In an essay on drone policy, Cyborgology is skeptical of our intuitive approach to ethics and empathy, for many of the same reasons as psychologics Paul Bloom. In the Cyborgology piece, Robin James takes a critical look at why we prize ‘the human factor’ and feel unnerved by autonomous drones:
In this view, drones are problematic because they don’t possess the “human factor”; they make mistakes because they lack the crucial information provided by “empathy” or “gut feelings” or “common sense”–faculties that give them access to kinds of information that even the best AI (supposedly) can’t process, because it’s irreducible to codable propositions. This information is contained in affective, emotional, aesthetic, and other types of social norms. It’s not communicated in words or logical propositions (which is what computer code is, a type of logical proposition), but in extra-propositional terms. Philosophers call this sort of knowledge and information “implicit understanding.” It’s a type of understanding you can’t put into words or logically-systematized symbols (like math). Implicit knowledge includes all the things you learn by growing up in a specific culture, as a specific type of person (gendered, raced, dis/abled, etc.)…
Our “empathy” and “common sense” aren’t going to save us from making bad judgment calls–they in fact enable and facilitate erroneous judgments that reinforce hegemonic social norms and institutions, like white supremacy. Just think about stop-and-frisk, a policy that is widely known to be an excuse for racial profiling. Stop-and-frisk is a policy that allowed New York City police officers to search anyone who arose, to use the NYPD’s own term, “reasonable suspicion.” As the term “reasonable” indicates, the policy requires police officers to exercise their judgment–to rely on both explicitly and implicitly known information to decide if there are good reasons to think a person is “suspicious.”
…We make such bad calls when we rely on mainstream “common sense” because it is, to use philosopher Charles Mills’s term, an “epistemology of ignorance” (RC 18). Errors have been naturalized so that they seem correct, when, in fact, they aren’t. These “cognitive dysfunctions” seem correct because all the social cues we receive reinforce their validity; they are, as Mills puts it “psychologically and socially functional”
Of course, when we code the blunt if-thens that make up a drone’s or a police officer’s heuristics, our decisions may still be informed by an “epistemology of ignorance.” But there’s something about writing down:
if(white): prob_search*= 0.25;
if(black): prob_search*= 1.2;
That makes us flinch. It’s much easier to do things we don’t quite approve of when we can keep them shielded behind an ugh field, so their details are obscured. Whether or not we want to have autonomous drones, codifying the rules they’d operate under forces us to acknowledge the norms we currently follow. And it gives us the opportunity to change, once we notice we feel uncomfortable.
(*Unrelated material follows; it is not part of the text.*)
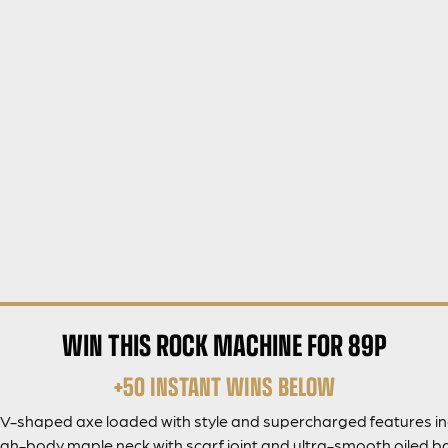
WIN THIS ROCK MACHINE FOR 89P
+50 INSTANT WINS BELOW
 V-shaped axe loaded with style and supercharged features 
h-body maple neck with scarf joint and ultra-smooth oiled bac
And, as machine learning advances, we may not need to write the rules down ourselves. It’s possible to computers to approximate “quintessentially human judgement” with high fidelity, as long as we give them enough data.
Imagine there was one notably trustworthy insurance claims adjuster named Alice, and we wanted to write a program that could ape her instinctive judgement. Given enough sets of inputs along with the real Alice’s decisions, it would be possible. The computer program might not come to its answers quite the same way (it’s model would probably be laden with epicycles and other errors of modelling), but it might be much closer to Alice’s judgement than any of the employees she trained.
And we could look at the code of the Alice-program to get a sense of what she might be weighting in her decisions. Maybe we’d see:
if(photo_included = TRUE)
And we might decide to excise that line and talk to Alice about stripping the photos out of the applications she processed.
Using machine learning to approximate our own decision making is a way of examining revealed preference, ethical or otherwise. I’m sure if I could look at a Leah-program that was adept at imitating the way I treat people, I’d be appalled by some of the rules of thumb that it was using. It’s easier to delete the offending code from a program than from my heart and my habits, but the act of formalizing my choices helps bring these errors to my attention, so I can act. As learning algorithms get better, I hope we make the use of this opportunity of introspection into our own behaviors and look for ways to patch our moral bugs.